503    В свете утренней зари я увидел, что вчерашние ракеты, напугавшие и насторожившие меня, были лишь всего частями огромных детских аттракционов, каруселей, надувные города, драконы, тир, автодром. Здесь все пространство до самого горизонта было уставлено различными аттракционами. Один из хозяев, огромный великан по имени Боб (это он обозвал меня утром «бляди ленивые») строго покрикивал на нас, когда мы молча грузили в фургоны различные железяки, моторы, ведра, лопаты, сварочные аппараты, мотки электропровода, листы деревоплиты, обитой железом, деревянные чурки. Затем нас погрузили в маленький автобус с зарешеченными окнами, и мы отправились в долгое, многотрудное, путешествие по Англии: Cryford, Backsly, Horsefeeld, Romford… (Простите меня, я могу ошибаться в правописании).
Мы развозили и устанавливали по всей стране детские аттракционы в парках провинциальных городков и небольших английских деревеньках. А стоящие там аттракционы разбирали, грузили в фургоны и везли дальше, в другие деревни, чтобы Английской детворе жилось как-то веселее что ли. Неделю детвора радуется, катается, визжит, пищит, смеется, плачет от восторга, а потом мы привозим им другие аттракционы.

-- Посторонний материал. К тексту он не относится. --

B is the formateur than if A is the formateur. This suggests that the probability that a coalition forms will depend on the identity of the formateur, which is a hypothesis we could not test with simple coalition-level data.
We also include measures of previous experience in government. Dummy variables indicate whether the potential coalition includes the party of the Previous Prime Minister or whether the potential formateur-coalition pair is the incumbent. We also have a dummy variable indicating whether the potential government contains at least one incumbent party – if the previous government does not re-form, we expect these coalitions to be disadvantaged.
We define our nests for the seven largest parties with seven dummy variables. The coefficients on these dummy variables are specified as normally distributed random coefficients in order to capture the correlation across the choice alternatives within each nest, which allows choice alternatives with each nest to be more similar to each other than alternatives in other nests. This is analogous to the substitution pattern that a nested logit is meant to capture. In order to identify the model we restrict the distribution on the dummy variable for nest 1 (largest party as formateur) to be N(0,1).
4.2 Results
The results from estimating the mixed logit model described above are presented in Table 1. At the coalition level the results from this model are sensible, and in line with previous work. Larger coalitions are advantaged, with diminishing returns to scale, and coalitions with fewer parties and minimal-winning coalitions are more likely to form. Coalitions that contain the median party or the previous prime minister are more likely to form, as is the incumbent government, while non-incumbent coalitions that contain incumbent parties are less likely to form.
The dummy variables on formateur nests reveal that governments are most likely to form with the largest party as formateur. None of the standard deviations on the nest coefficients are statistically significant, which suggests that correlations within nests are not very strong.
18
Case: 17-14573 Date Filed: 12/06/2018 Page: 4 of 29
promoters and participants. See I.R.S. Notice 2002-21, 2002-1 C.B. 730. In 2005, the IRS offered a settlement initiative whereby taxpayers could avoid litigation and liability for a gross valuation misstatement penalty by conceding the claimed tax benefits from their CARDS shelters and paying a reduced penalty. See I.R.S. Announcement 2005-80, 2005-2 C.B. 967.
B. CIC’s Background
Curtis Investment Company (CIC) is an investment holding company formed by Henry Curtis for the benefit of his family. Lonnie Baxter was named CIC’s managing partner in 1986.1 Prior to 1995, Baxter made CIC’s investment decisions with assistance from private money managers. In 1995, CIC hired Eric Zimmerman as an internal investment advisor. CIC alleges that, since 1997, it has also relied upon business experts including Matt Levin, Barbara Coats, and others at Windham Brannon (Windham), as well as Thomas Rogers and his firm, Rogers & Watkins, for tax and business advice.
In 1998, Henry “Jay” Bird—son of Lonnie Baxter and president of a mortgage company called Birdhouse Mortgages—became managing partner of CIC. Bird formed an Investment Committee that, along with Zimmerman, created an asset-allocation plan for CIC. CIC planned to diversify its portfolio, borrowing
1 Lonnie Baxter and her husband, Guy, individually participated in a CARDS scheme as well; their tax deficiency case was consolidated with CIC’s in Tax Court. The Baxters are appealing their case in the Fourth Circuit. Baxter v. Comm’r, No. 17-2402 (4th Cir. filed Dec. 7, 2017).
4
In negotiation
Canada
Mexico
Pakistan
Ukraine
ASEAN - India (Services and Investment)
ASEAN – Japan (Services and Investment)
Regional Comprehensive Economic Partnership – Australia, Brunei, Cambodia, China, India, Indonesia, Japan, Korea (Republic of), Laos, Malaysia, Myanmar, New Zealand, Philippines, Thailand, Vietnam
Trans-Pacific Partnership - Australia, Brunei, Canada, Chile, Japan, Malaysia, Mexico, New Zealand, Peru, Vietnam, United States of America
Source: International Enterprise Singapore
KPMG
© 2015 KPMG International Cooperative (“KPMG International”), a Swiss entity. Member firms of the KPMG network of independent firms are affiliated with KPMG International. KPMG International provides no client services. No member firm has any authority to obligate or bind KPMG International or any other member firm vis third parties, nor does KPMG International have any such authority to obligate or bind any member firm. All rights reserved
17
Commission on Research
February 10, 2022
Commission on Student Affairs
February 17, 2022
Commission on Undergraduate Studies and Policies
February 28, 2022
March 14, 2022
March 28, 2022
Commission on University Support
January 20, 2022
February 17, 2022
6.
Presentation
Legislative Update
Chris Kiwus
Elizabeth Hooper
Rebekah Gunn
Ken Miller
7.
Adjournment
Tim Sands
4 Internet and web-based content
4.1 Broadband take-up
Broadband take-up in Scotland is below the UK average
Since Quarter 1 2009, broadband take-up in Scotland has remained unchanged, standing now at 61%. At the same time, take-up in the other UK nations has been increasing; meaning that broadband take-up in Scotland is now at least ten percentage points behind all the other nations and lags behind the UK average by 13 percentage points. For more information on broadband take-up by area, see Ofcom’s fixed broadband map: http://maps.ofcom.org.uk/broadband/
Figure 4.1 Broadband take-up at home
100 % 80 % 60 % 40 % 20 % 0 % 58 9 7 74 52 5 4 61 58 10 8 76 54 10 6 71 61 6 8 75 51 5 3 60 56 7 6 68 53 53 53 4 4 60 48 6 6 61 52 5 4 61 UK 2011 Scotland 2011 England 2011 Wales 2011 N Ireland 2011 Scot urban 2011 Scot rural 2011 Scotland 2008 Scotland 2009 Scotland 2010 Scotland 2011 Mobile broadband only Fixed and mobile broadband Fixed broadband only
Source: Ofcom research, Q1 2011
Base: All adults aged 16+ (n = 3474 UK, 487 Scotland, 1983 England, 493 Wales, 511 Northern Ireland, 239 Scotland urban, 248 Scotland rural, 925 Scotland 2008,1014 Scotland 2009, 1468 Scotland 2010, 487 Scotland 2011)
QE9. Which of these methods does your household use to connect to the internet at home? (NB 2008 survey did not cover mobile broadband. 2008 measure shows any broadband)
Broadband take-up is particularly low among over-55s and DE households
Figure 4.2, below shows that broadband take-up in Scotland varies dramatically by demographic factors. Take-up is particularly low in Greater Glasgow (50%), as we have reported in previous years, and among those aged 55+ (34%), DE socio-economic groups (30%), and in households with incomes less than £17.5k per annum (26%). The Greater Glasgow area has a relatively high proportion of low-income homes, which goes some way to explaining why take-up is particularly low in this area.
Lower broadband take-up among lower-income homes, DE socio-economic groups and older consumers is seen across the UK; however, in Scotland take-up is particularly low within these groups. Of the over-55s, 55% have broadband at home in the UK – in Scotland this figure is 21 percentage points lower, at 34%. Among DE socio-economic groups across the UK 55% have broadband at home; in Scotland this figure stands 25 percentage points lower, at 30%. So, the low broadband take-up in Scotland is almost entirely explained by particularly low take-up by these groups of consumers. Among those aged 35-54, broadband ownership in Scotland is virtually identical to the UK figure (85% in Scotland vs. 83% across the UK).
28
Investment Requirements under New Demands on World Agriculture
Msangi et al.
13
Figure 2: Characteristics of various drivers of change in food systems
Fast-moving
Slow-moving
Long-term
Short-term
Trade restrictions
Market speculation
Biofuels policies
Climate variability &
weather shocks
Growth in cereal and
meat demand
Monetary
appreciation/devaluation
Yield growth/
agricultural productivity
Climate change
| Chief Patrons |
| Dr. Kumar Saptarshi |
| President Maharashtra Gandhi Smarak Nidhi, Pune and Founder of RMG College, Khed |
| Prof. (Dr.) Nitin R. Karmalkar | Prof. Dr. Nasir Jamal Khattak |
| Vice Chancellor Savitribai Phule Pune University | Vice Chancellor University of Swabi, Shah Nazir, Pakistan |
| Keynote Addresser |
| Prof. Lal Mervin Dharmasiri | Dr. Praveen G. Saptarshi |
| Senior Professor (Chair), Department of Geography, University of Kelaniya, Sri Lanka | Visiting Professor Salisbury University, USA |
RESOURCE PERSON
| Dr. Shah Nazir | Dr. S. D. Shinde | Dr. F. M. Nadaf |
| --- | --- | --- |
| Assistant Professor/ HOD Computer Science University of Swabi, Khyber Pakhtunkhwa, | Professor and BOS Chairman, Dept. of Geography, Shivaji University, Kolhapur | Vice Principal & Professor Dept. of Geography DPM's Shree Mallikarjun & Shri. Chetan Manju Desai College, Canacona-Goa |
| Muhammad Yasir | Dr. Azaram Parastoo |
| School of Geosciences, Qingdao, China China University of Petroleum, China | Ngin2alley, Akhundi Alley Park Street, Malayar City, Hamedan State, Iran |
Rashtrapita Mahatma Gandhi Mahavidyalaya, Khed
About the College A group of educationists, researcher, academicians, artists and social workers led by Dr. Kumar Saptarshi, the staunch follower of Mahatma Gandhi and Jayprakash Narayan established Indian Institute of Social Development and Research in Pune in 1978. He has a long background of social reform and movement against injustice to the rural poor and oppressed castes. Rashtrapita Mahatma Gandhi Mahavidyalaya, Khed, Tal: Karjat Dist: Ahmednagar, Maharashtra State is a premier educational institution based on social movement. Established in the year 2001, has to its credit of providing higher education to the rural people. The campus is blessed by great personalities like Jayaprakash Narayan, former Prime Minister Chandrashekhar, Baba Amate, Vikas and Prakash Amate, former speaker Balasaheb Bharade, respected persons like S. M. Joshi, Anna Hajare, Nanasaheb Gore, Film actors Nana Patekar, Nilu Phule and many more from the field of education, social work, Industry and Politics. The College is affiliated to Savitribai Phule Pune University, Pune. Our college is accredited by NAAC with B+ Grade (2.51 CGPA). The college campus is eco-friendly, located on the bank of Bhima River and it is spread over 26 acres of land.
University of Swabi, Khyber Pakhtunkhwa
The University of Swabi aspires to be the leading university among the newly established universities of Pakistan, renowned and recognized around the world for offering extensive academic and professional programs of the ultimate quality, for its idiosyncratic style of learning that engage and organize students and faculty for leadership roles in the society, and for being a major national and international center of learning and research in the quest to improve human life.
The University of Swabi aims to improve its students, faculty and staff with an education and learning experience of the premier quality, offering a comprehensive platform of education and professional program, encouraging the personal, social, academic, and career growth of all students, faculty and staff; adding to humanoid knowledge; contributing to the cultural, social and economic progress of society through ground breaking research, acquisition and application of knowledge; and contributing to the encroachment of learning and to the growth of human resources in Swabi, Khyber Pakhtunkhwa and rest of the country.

Я понял, почему мои друзья были такие чумазые. Все детали этих огромных механизмов были обильно смазаны машинным маслом, и грязью сырых английских парков. Кроме нас в парках работали десятки других парней из других компаний. У них были свои аттракционы — у нас — свои.
— Они наши конкуренты? — спрашивал я.
— Нет! — отвечали мне парни. — Скорее они — партнеры. Мы делаем одно дело и не пересекаемся. У нас разные механизмы. У них бассейны, надувные городки, карусели, качели, тир, а у нас – автодромы, машины.
Наши механизмы были довольно громоздкие. Как только мы приезжали в какой-то городок, вся команда выпрыгивала из автобуса и начинала действовать четко и слаженно, как орудийный расчет. Каждый знал, что надо делать и лишь только я бегал от одного к другому, пытаясь симулировать бурную деятельность. Хозяйский сынок, толстый мальчик двенадцати лет, взял меня под свою мощную опеку. Звали мальчика соответственно — Скотт. Это имя как никакое другое наиболее подходило ему. Этот Скотт то и дело кричал мне «Алекс! Возьми то! Отнеси туда! Принеси это!». Для него это была какая-то изуверская игра. Его, видимо, забавляло подобная покорность взрослого дядьки, поэтому иногда он просто прикалывался, заставляя меня унести в урну бумажные стаканчики и обертки из под чипсов. Я его чуть было не возненавидел, но усилием воли быстро погасил это деструктивное чувство. Маленький ишшо для ненависти! Я даже умудрялся поговорить с ним, неся в руках чугунную болванку.
— Скажите, Скотт! Какие успехи у вас в школе? — спрашивал я, таская железяку, и, покраснев, от натуги.
— А я не учусь! — отвечал малыш. — Работать лучше.
— Напрасно, Скотт! — говорил я, охрипшим от натуги голосом. — Я вот, видишь, Университет закончил. И ничего! Учение, брат, — свет!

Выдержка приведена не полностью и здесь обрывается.